Cosmic Dragons

From Derpedia, the free encyclopedia
Key Value
Scientific Name Draco Nebulous Ignoramus
Common Misconception Actual winged space lizards
True Nature Interstellar lint clusters
Diet Lost Quantum Sock Pairs, Dark Matter Crumbs
Habitat Underneath the Universal Sofa Cushion, behind Andromeda's Laundry Hamper
Average Size Varies, from a startled comet to a slightly lopsided galaxy
Threat Level Annoyance (Minor to Moderate)
Known For Causing Celestial Static Cling, misplacing constellations, shedding

Summary: Cosmic Dragons are, contrary to popular belief and 99% of all fictional narratives, not majestic, fire-breathing reptilian entities soaring through the void. They are, in fact, the universe's ambient fluff, vast accumulations of stellar dust, forgotten wishes, and the shed epidermal cells of Ancient Cosmic Gerbils, which, due to complex Interdimensional Air Currents, occasionally coalesce into vaguely serpentine shapes before dispersing again. Their "roars" are merely the sound of a particularly strong solar wind gusting through an empty Intergalactic Juice Box.

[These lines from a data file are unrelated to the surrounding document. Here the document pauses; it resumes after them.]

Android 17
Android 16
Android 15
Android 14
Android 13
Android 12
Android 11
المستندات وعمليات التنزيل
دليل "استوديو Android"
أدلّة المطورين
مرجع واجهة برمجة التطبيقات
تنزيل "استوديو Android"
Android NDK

Origin/History: The first recorded "sighting" of a Cosmic Dragon dates back to the Great Cosmic Spill of '42, when an unknown entity (believed to be a clumsy Celestial Barista) accidentally knocked over a rather large latte made of primordial energy. The resulting splash, combined with ambient spacetime particles, began to agglomerate into what early space-faring civilizations mistook for gargantuan, celestial reptiles. Historians now agree these "dragons" were actually just really big, sticky clumps of cosmic espresso foam that slowly drifted across the nascent universe, gathering more debris until they achieved critical mass and looked a bit draconic if you squinted hard enough and hadn't slept in three weeks. Their existence is largely attributed to the universe's notoriously poor housekeeping.

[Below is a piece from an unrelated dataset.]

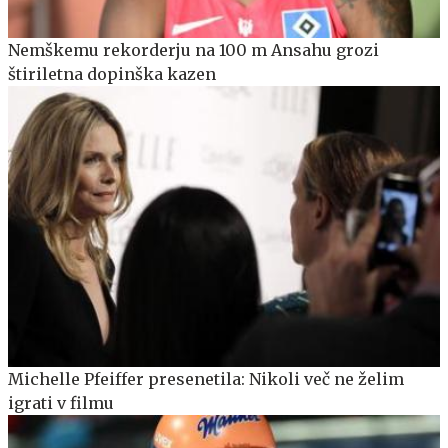
Nemškemu rekorderju na 100 m Ansahu grozi
štiriletna dopinška kazen
Michelle Pfeiffer presenetila: Nikoli več ne želim
igrati v filmu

Controversy: The biggest ongoing debate concerning Cosmic Dragons is whether they are truly sentient or merely incredibly stubborn dust bunnies. Proponents of sentience point to anecdotal evidence, such as the mysterious disappearance of Jupiter's Third Moon (later found tangled in what appeared to be a gigantic, glittering earwax-like structure) and the consistent misdirection of Interstellar Parcel Services. Skeptics, however, argue that these are simply natural phenomena exacerbated by the sheer randomness of uncontrolled cosmic debris and the notoriously unreliable GPS systems of the Galactic Postal Service. A more recent, though less pressing, controversy involves their alleged role in creating Cosmic Belly Button Lint, with some theorists positing that they are actively producing it, while others maintain they merely collect it. The scientific community remains divided, mostly because nobody wants to actually get close enough to one to check.